#### Task item:
Extract, unchanged, every line from the top of the material below through the line with "Apalagi jika Anda", and no more.

#### Provided records:
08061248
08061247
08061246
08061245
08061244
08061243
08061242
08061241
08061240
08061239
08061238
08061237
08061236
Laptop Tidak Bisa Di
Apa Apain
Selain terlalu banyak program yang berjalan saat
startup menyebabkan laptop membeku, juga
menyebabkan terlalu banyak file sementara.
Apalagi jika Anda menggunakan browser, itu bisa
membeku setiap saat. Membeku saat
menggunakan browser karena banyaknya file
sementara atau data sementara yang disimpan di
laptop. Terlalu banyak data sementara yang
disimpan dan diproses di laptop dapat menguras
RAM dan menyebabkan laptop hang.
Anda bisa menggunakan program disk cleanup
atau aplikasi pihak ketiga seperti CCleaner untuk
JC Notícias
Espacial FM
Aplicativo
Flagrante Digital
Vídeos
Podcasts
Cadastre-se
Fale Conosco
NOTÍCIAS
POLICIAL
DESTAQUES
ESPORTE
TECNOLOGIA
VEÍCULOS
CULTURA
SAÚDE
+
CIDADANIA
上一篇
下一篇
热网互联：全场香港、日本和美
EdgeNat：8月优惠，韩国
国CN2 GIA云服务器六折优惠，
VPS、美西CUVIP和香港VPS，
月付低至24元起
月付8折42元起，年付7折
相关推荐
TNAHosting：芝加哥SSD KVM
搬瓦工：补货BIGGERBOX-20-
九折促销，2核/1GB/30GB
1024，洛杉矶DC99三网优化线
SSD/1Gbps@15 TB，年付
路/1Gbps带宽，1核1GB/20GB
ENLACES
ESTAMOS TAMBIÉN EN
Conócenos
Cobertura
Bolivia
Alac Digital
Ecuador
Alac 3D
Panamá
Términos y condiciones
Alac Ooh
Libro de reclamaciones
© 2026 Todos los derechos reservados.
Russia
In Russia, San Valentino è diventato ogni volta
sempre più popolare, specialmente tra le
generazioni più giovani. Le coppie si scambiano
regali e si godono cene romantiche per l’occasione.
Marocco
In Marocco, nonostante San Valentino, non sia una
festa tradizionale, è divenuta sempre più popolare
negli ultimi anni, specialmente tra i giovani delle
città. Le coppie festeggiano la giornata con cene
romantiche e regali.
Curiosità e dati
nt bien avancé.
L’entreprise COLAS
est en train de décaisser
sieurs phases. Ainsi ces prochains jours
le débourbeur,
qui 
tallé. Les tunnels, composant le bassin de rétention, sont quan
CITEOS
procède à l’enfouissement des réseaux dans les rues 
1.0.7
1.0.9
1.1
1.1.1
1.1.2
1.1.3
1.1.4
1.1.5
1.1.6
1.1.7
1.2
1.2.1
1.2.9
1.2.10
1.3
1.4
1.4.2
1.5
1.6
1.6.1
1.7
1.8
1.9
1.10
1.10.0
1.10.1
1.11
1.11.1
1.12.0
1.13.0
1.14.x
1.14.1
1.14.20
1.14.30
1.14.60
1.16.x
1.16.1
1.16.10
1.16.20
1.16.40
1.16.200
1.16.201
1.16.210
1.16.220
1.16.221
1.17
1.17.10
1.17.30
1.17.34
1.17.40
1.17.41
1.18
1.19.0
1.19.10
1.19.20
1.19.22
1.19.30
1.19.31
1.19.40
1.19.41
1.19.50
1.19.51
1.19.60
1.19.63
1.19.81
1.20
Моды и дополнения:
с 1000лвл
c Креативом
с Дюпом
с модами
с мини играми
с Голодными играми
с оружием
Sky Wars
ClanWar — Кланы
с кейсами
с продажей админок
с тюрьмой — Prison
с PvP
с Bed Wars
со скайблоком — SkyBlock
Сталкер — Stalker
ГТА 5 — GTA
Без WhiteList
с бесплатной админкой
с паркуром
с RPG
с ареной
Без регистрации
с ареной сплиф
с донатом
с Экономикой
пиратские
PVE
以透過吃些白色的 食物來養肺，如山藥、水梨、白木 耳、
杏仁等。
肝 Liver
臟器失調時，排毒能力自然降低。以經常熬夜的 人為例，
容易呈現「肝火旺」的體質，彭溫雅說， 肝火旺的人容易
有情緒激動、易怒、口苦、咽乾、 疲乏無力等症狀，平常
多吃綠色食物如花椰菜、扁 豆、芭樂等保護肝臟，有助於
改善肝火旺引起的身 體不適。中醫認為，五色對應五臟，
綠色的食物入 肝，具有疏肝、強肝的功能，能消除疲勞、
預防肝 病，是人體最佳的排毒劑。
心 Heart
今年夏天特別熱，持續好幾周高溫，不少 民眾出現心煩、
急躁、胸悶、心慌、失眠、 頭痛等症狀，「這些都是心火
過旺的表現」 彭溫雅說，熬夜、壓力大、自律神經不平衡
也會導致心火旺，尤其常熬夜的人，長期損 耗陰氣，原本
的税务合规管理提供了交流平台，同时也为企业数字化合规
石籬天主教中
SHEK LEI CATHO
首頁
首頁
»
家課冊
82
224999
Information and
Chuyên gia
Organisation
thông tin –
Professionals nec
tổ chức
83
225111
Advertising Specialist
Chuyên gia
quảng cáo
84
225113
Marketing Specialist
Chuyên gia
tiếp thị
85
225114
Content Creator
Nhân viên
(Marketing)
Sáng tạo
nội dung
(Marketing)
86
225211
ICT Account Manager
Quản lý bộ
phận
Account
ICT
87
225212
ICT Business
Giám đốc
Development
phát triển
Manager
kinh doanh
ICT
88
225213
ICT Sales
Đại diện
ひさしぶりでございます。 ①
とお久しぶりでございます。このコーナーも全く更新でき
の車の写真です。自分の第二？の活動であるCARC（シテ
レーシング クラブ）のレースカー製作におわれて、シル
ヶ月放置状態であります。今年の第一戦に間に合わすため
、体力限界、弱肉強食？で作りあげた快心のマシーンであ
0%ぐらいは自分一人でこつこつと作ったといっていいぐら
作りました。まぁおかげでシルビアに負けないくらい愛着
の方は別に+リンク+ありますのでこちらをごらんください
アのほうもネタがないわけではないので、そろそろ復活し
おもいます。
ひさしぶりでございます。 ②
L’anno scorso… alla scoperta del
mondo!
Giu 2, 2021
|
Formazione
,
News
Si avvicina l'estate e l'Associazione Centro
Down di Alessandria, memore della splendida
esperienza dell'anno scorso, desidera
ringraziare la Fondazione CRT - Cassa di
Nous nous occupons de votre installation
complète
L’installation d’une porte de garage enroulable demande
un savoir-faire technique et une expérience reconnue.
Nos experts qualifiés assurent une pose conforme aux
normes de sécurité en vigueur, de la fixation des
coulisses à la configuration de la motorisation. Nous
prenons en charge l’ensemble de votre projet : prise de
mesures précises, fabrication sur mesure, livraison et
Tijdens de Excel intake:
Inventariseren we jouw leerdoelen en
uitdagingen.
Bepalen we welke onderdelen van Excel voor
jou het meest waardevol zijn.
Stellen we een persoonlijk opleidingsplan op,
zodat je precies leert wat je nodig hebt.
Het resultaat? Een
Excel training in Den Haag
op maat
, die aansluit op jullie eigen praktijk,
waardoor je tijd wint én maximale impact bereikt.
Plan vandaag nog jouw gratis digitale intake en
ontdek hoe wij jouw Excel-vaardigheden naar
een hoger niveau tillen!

#### Your response:
08061248
08061247
08061246
08061245
08061244
08061243
08061242
08061241
08061240
08061239
08061238
08061237
08061236
Laptop Tidak Bisa Di
Apa Apain
Selain terlalu banyak program yang berjalan saat
startup menyebabkan laptop membeku, juga
menyebabkan terlalu banyak file sementara.
Apalagi jika Anda menggunakan browser, itu bisa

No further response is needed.